## Testo citato
R: Questo genere di proteste pubbliche e pacifiche si rende necessario quando qualsiasi altro tentativo di comunicazione con il debitore (solleciti privati, ingiunzioni di pagamenti da parte del tribunale) fallisce. Non è solo una questione di soldi, ma anche di comunicazione. Se abbiamo parlato pubblicamente (e come abbiamo detto più volte non siamo stati i primi e di proteste pubbliche contro case editrici insolventi ce ne sono state diverse nel corso degli ultimi mesi) non è per desiderio di protagonismo o per mettere qualcuno alla gogna. Chi crede che sia così è libero di farlo, ma ragionare in questi termini è sterile e superficiale, è pura dietrologia. I fatti sono altri. I fatti sono i compensi non ricevuti, le e-mail e le ingiunzioni di pagamento ignorate, i finanziamenti alle traduzioni che non vengono usati per pagare i traduttori. I fatti sono la convinzione che il lavoro si possa pagare in visibilità. E tra i fatti c’è anche che nel nostro paese si legge poco, si comprano pochi libri e le politiche le campagne per promuovere la lettura sono deboli e fallimentari. C’è bisogno di nuove idee per affrontare questa crisi che non è solo economica, ma strutturale, è soprattutto una crisi di idee.

## Dati mostrati
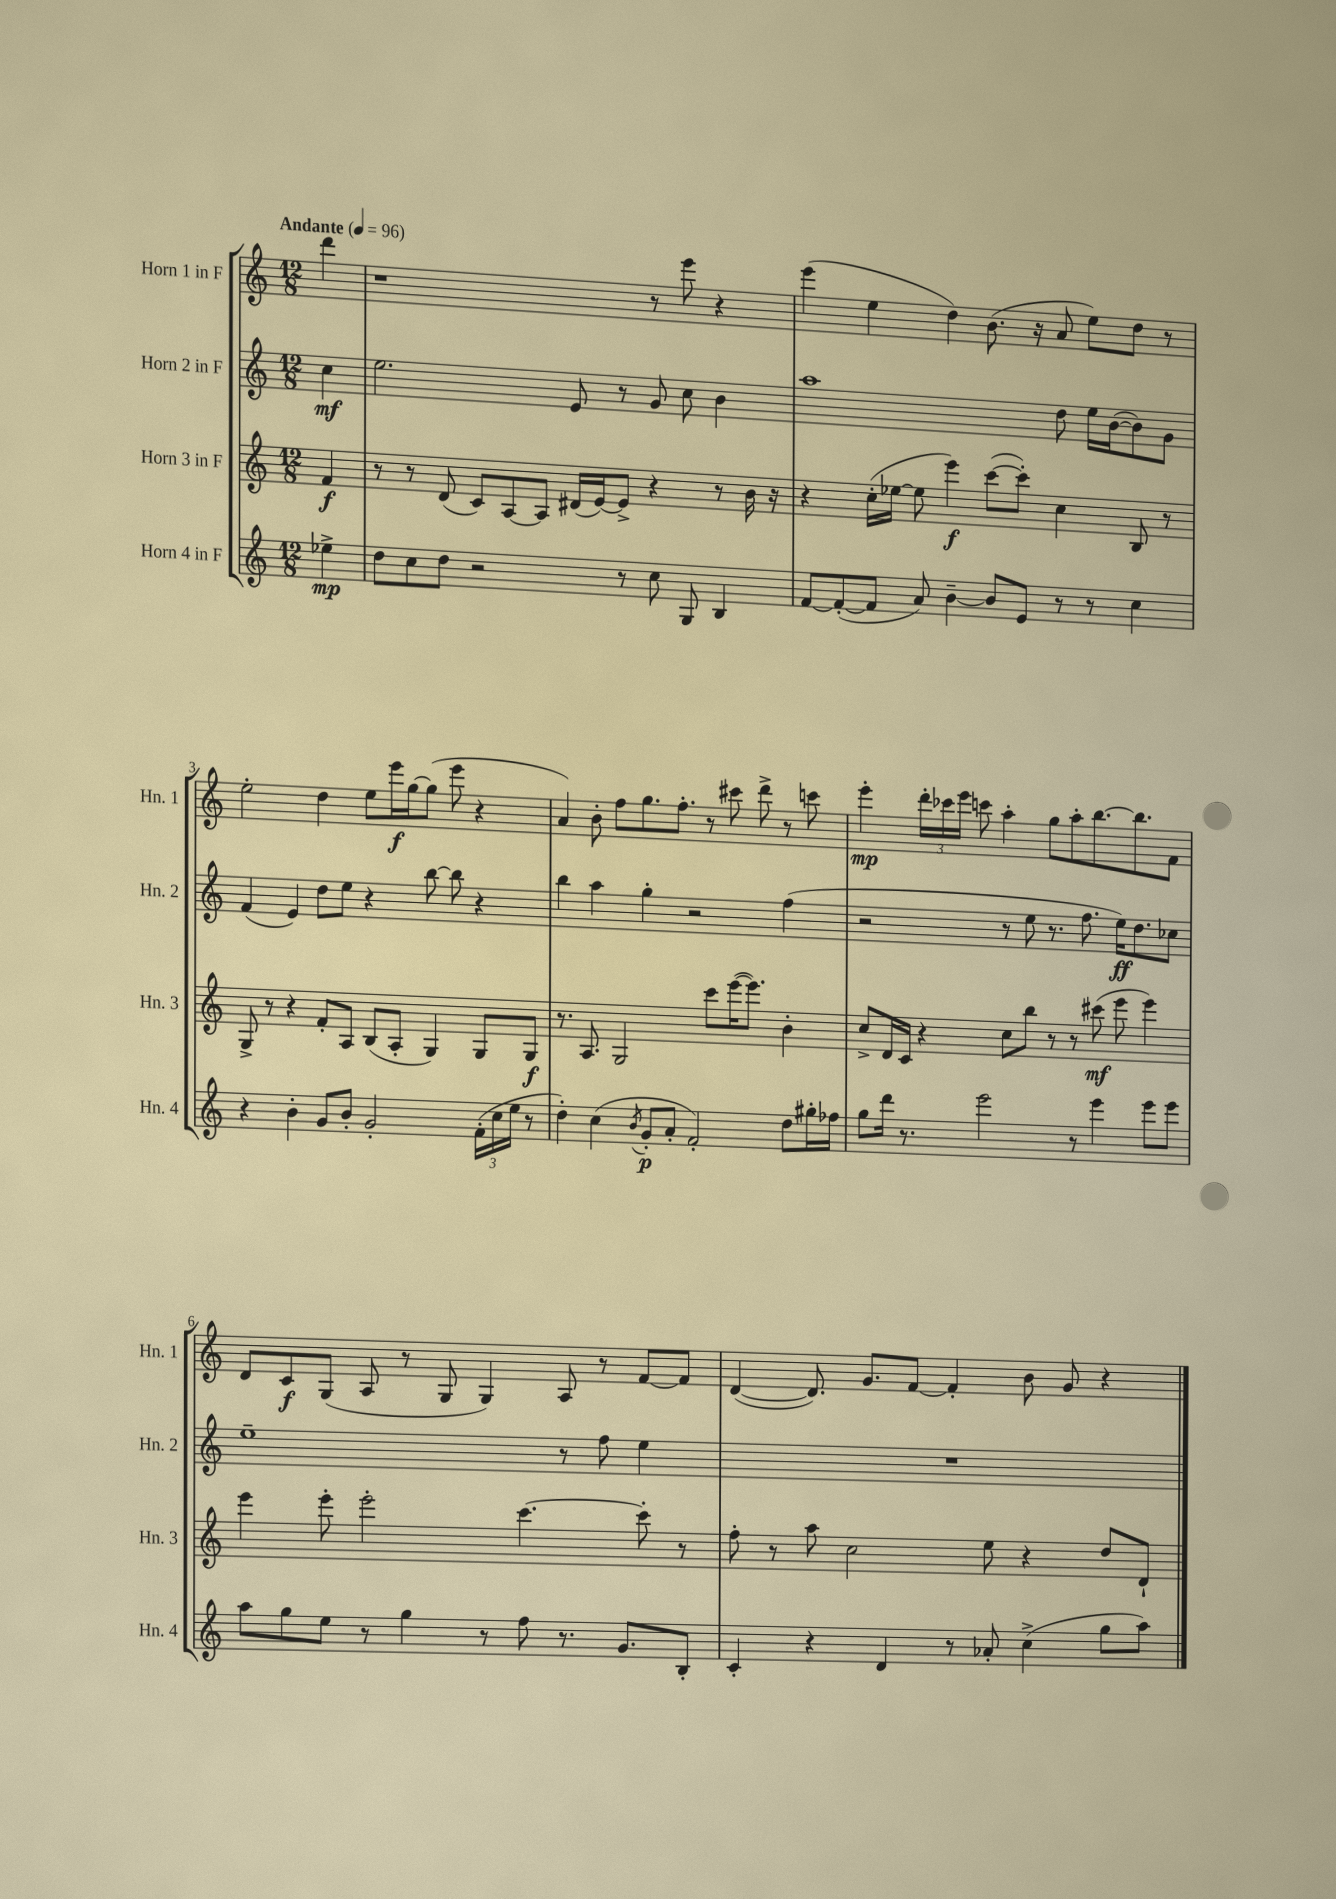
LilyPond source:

## Compito breve
Trascrivi per intero, senza cambiare nulla, il testo sulle proteste pubbliche contro le case editrici che non pagano.

## Soluzione del compito
R: Questo genere di proteste pubbliche e pacifiche si rende necessario quando qualsiasi altro tentativo di comunicazione con il debitore (solleciti privati, ingiunzioni di pagamenti da parte del tribunale) fallisce. Non è solo una questione di soldi, ma anche di comunicazione. Se abbiamo parlato pubblicamente (e come abbiamo detto più volte non siamo stati i primi e di proteste pubbliche contro case editrici insolventi ce ne sono state diverse nel corso degli ultimi mesi) non è per desiderio di protagonismo o per mettere qualcuno alla gogna. Chi crede che sia così è libero di farlo, ma ragionare in questi termini è sterile e superficiale, è pura dietrologia. I fatti sono altri. I fatti sono i compensi non ricevuti, le e-mail e le ingiunzioni di pagamento ignorate, i finanziamenti alle traduzioni che non vengono usati per pagare i traduttori. I fatti sono la convinzione che il lavoro si possa pagare in visibilità. E tra i fatti c’è anche che nel nostro paese si legge poco, si comprano pochi libri e le politiche le campagne per promuovere la lettura sono deboli e fallimentari. C’è bisogno di nuove idee per affrontare questa crisi che non è solo economica, ma strutturale, è soprattutto una crisi di idee.